### TASK
Copy out the data that comes next, character for character, and leave the images aside.

[Page-level text extractions]
——————

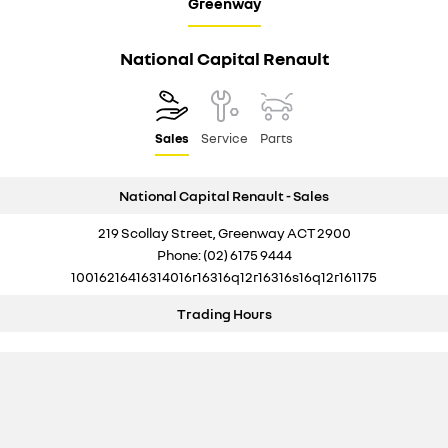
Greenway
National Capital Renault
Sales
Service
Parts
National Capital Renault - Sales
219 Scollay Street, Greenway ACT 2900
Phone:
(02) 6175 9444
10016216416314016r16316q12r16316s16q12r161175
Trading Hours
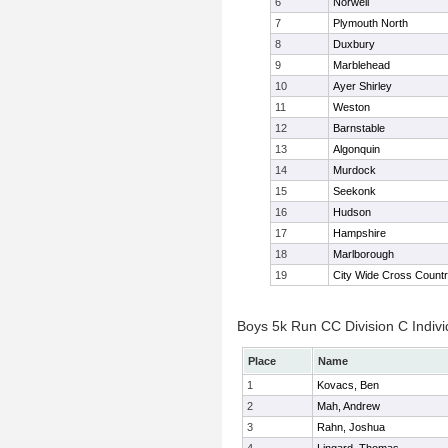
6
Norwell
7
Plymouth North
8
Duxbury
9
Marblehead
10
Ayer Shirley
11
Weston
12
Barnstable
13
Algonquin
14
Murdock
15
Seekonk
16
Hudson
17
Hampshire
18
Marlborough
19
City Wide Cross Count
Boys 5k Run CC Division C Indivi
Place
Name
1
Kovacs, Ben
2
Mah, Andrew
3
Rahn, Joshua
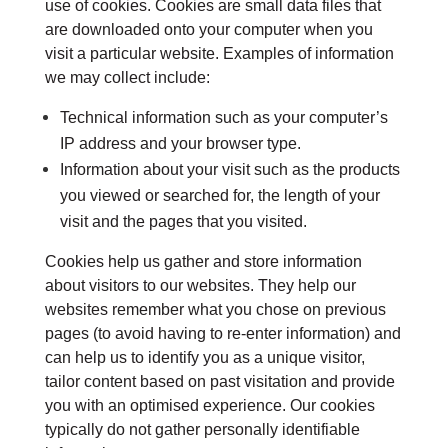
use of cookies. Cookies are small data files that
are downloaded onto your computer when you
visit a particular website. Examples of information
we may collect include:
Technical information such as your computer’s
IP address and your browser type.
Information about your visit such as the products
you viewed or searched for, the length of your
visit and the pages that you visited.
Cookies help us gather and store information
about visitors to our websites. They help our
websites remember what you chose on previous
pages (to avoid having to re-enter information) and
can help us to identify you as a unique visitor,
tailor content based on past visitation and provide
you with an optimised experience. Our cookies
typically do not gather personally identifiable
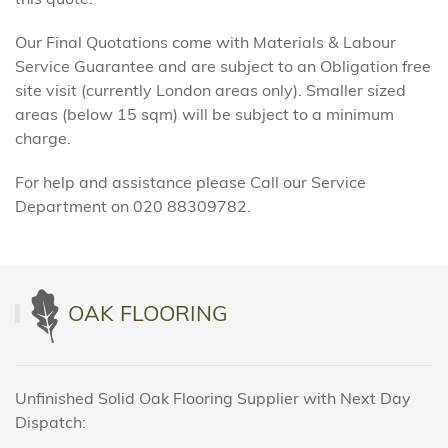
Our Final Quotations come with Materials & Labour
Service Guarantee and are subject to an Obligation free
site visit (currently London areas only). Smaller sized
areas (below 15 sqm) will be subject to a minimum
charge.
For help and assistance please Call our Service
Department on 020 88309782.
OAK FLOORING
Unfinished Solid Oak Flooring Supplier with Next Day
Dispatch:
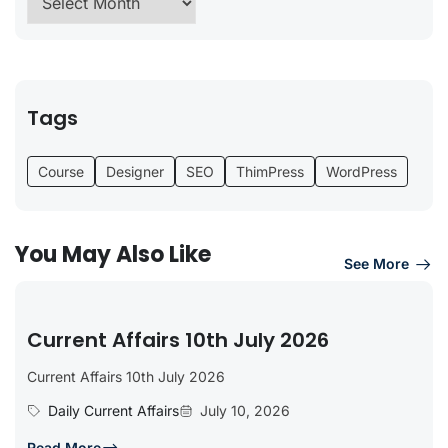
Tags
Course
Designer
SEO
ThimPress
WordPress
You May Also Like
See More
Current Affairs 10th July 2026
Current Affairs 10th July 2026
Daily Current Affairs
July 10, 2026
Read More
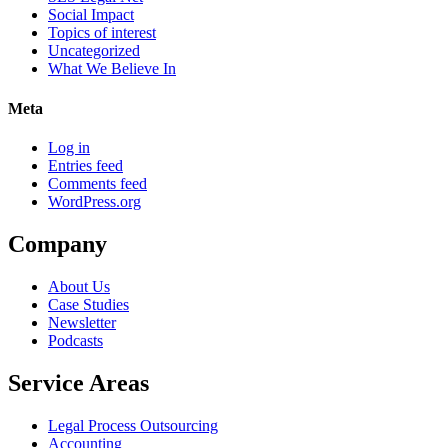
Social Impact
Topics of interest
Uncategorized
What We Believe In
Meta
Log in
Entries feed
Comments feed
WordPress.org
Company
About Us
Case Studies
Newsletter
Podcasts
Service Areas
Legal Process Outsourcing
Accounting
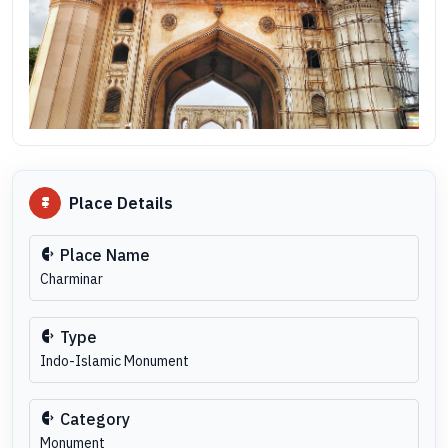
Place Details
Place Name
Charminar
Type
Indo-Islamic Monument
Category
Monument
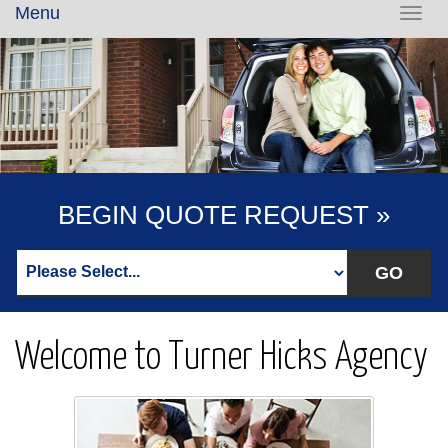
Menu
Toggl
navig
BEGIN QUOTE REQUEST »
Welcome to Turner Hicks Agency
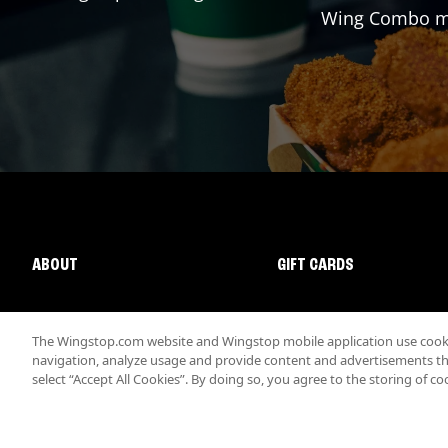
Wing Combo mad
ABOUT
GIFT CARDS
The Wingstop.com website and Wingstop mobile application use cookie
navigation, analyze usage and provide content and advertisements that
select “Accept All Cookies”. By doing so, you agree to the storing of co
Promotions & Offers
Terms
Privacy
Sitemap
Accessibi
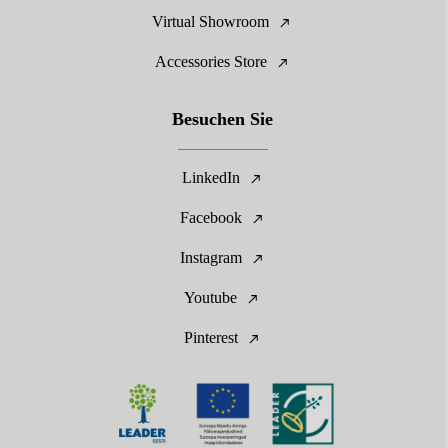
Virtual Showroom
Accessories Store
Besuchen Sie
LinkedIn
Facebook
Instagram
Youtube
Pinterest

——————

### THE ANSWER
Greenway
National Capital Renault
Sales
Service
Parts
National Capital Renault - Sales
219 Scollay Street, Greenway ACT 2900
Phone:
(02) 6175 9444
10016216416314016r16316q12r16316s16q12r161175
Trading Hours
6
Norwell
7
Plymouth North
8
Duxbury
9
Marblehead
10
Ayer Shirley
11
Weston
12
Barnstable
13
Algonquin
14
Murdock
15
Seekonk
16
Hudson
17
Hampshire
18
Marlborough
19
City Wide Cross Count
Boys 5k Run CC Division C Indivi
Place
Name
1
Kovacs, Ben
2
Mah, Andrew
3
Rahn, Joshua
use of cookies. Cookies are small data files that
are downloaded onto your computer when you
visit a particular website. Examples of information
we may collect include:
Technical information such as your computer’s
IP address and your browser type.
Information about your visit such as the products
you viewed or searched for, the length of your
visit and the pages that you visited.
Cookies help us gather and store information
about visitors to our websites. They help our
websites remember what you chose on previous
pages (to avoid having to re-enter information) and
can help us to identify you as a unique visitor,
tailor content based on past visitation and provide
you with an optimised experience. Our cookies
typically do not gather personally identifiable
Our Final Quotations come with Materials & Labour
Service Guarantee and are subject to an Obligation free
site visit (currently London areas only). Smaller sized
areas (below 15 sqm) will be subject to a minimum
charge.
For help and assistance please Call our Service
Department on 020 88309782.
OAK FLOORING
Unfinished Solid Oak Flooring Supplier with Next Day
Dispatch:
Tags
Course
Designer
SEO
ThimPress
WordPress
You May Also Like
See More
Current Affairs 10th July 2026
Current Affairs 10th July 2026
Daily Current Affairs
July 10, 2026
Read More
Social Impact
Topics of interest
Uncategorized
What We Believe In
Meta
Log in
Entries feed
Comments feed
WordPress.org
Company
About Us
Case Studies
Newsletter
Podcasts
Service Areas
Legal Process Outsourcing
Accounting
Place Details
Place Name
Charminar
Type
Indo-Islamic Monument
Category
Monument
Menu
Toggl
navig
BEGIN QUOTE REQUEST »
Welcome to Turner Hicks Agency
Wing Combo mad
ABOUT
GIFT CARDS
The Wingstop.com website and Wingstop mobile application use cookie
navigation, analyze usage and provide content and advertisements that
select “Accept All Cookies”. By doing so, you agree to the storing of co
Promotions & Offers
Terms
Privacy
Sitemap
Accessibi
Virtual Showroom
Accessories Store
Besuchen Sie
LinkedIn
Facebook
Instagram
Youtube
Pinterest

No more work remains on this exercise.